"Blush" on trauma computed tomography: not as bad as we think!

J Trauma Acute Care Surg

Division of Trauma, Emergency Surgery, and Surgical Critical Care and the Department of Biostatistics and Epidemiology, Massachusetts General Hospital and Harvard Medical School, Boston, Massachusetts 02114, USA.

Published: September 2012

Introduction: Intravenous contrast extravasation (IVCE) on a trauma computed tomography has been quoted as a reason for intervention (angiographic embolization or operation). The new-generation computed tomographic (CT) scanners identify IVCE with increasing frequency. We hypothesized that most IVCEs do not require an intervention.

Methods: This study was a retrospective evaluation of trauma patients with IVCE on abdomen or pelvis CT scan (January 2005-December 2009). Along with demographic and hemodynamic variables, the following characteristics of IVCE were examined as potential risk factors for intervention: maximal dimension, small (≤ 1.5 cm) versus large (>1.5 cm), contained versus free, and single versus multiple and location.

Results: Sixty-nine patients with 81 IVCEs were identified: 48 IVCEs occurred in intra-abdominal solid organs, 18 IVCEs in the pelvic retroperitoneal space, and 15 IVCEs in the soft tissues or other locations.

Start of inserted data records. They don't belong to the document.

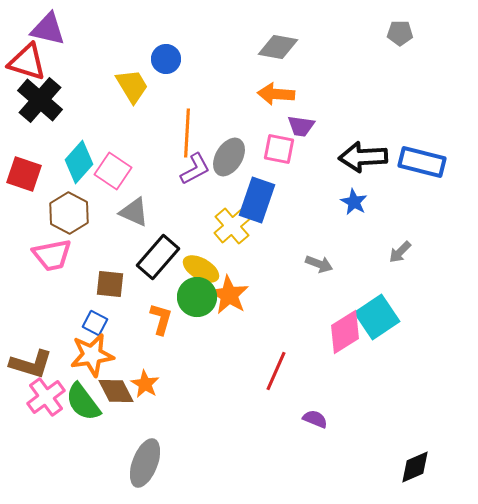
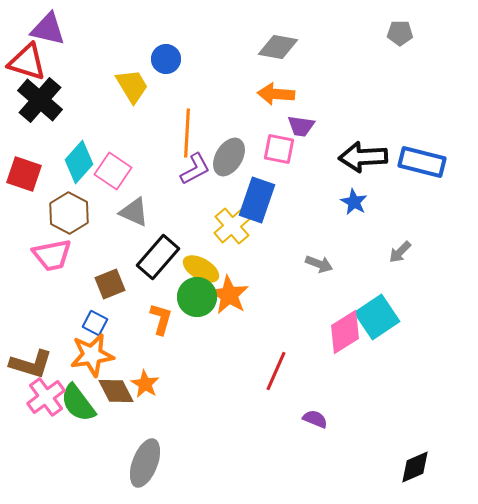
brown square at (110, 284): rotated 28 degrees counterclockwise
green semicircle at (83, 402): moved 5 px left, 1 px down
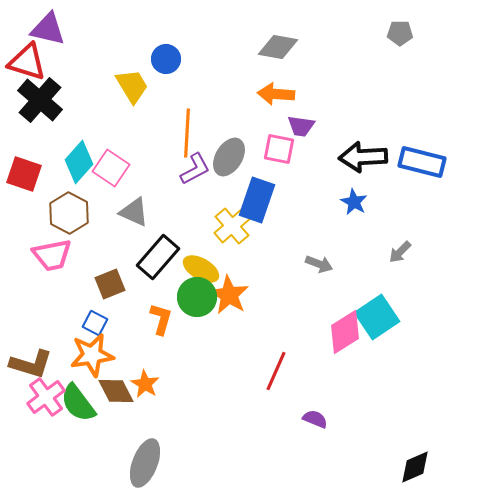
pink square at (113, 171): moved 2 px left, 3 px up
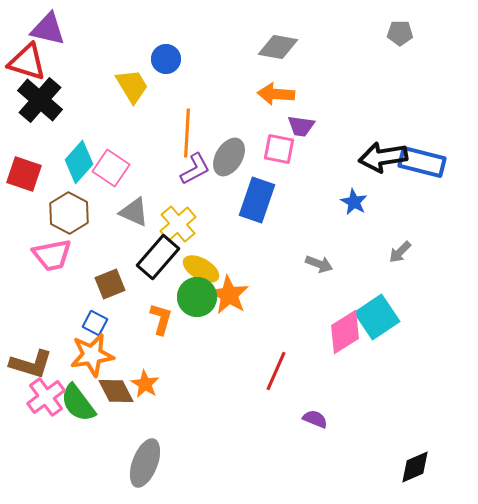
black arrow at (363, 157): moved 20 px right; rotated 6 degrees counterclockwise
yellow cross at (232, 226): moved 54 px left, 2 px up
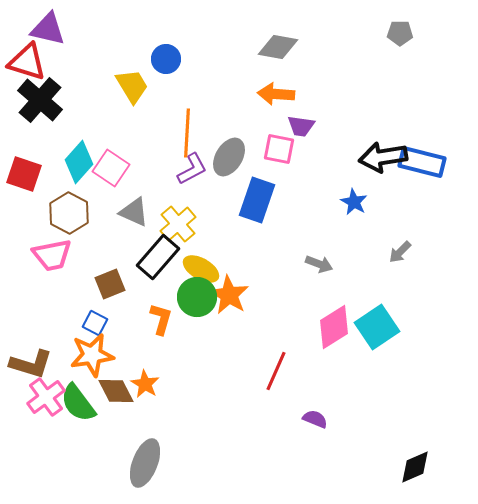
purple L-shape at (195, 169): moved 3 px left
cyan square at (377, 317): moved 10 px down
pink diamond at (345, 332): moved 11 px left, 5 px up
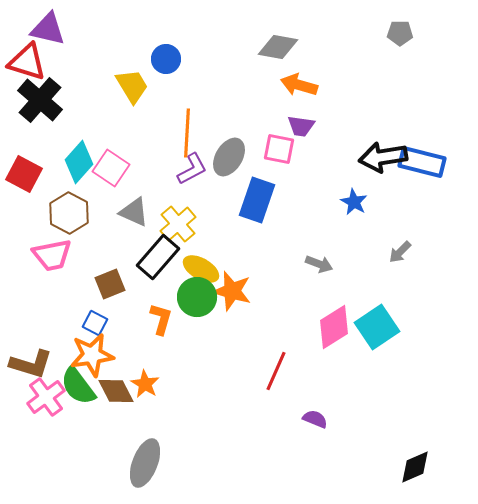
orange arrow at (276, 94): moved 23 px right, 9 px up; rotated 12 degrees clockwise
red square at (24, 174): rotated 9 degrees clockwise
orange star at (229, 295): moved 3 px right, 4 px up; rotated 15 degrees counterclockwise
green semicircle at (78, 403): moved 17 px up
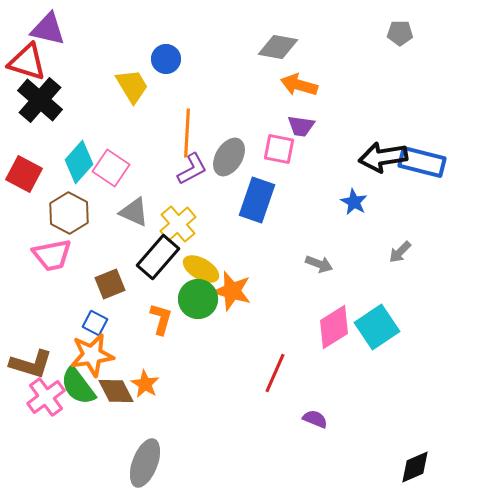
green circle at (197, 297): moved 1 px right, 2 px down
red line at (276, 371): moved 1 px left, 2 px down
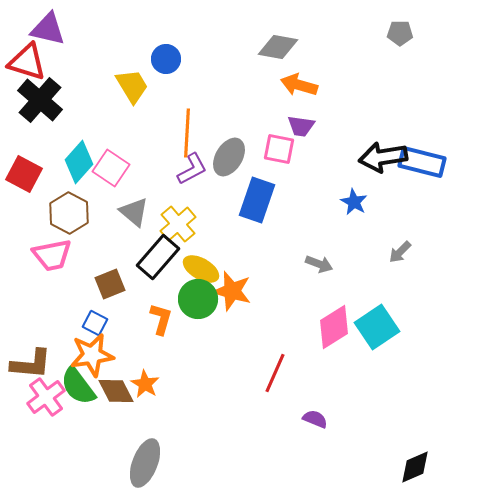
gray triangle at (134, 212): rotated 16 degrees clockwise
brown L-shape at (31, 364): rotated 12 degrees counterclockwise
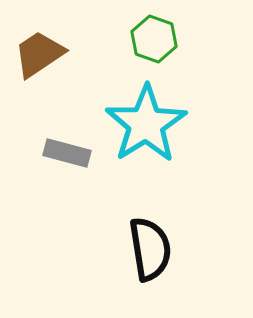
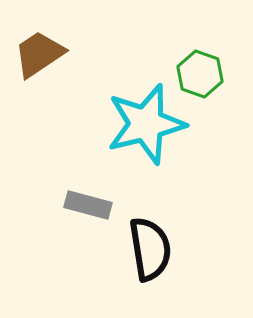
green hexagon: moved 46 px right, 35 px down
cyan star: rotated 18 degrees clockwise
gray rectangle: moved 21 px right, 52 px down
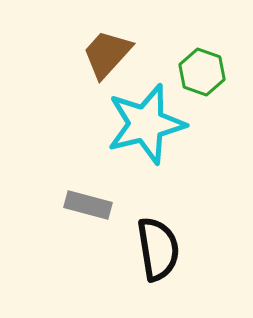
brown trapezoid: moved 68 px right; rotated 14 degrees counterclockwise
green hexagon: moved 2 px right, 2 px up
black semicircle: moved 8 px right
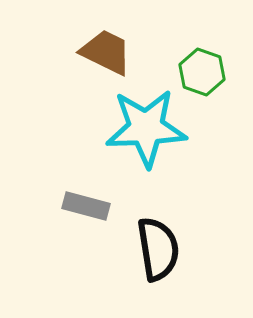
brown trapezoid: moved 1 px left, 2 px up; rotated 74 degrees clockwise
cyan star: moved 4 px down; rotated 12 degrees clockwise
gray rectangle: moved 2 px left, 1 px down
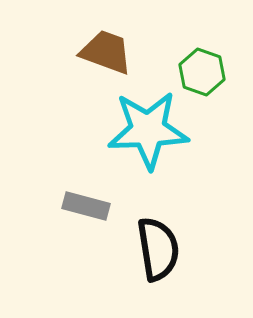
brown trapezoid: rotated 6 degrees counterclockwise
cyan star: moved 2 px right, 2 px down
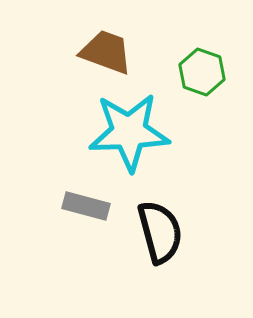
cyan star: moved 19 px left, 2 px down
black semicircle: moved 2 px right, 17 px up; rotated 6 degrees counterclockwise
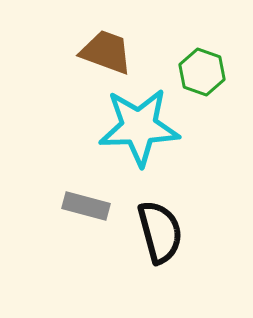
cyan star: moved 10 px right, 5 px up
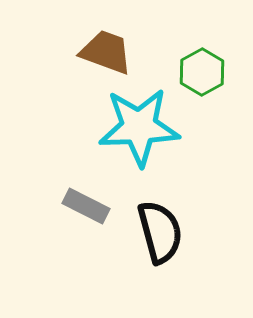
green hexagon: rotated 12 degrees clockwise
gray rectangle: rotated 12 degrees clockwise
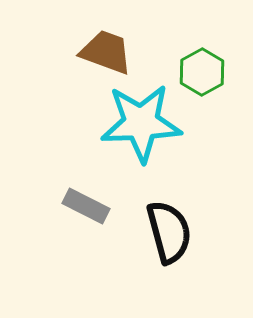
cyan star: moved 2 px right, 4 px up
black semicircle: moved 9 px right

Thirty patients (43.5%) were managed without an intervention, and 39 patients (56.5%) required either an immediate (30 patients) or a delayed (9 patients) intervention. Multivariate analysis identified three independent predictors of an intervention: an admission systolic blood pressure of 100 mm Hg or lower, a large ICVE, and an Abbreviated Injury Score of the abdomen of 3 or higher. If all three independent predictors were present, 100% of patients received an intervention.

Conclusion: Nearly half of IVCEs on CT scan did not require an intervention. A hypotension at admission, a severe abdominal trauma, and a blush diameter of 1.5 cm or greater predicted the need for intervention.

Level Of Evidence: Therapeutic study, level IV; prognostic study, level III.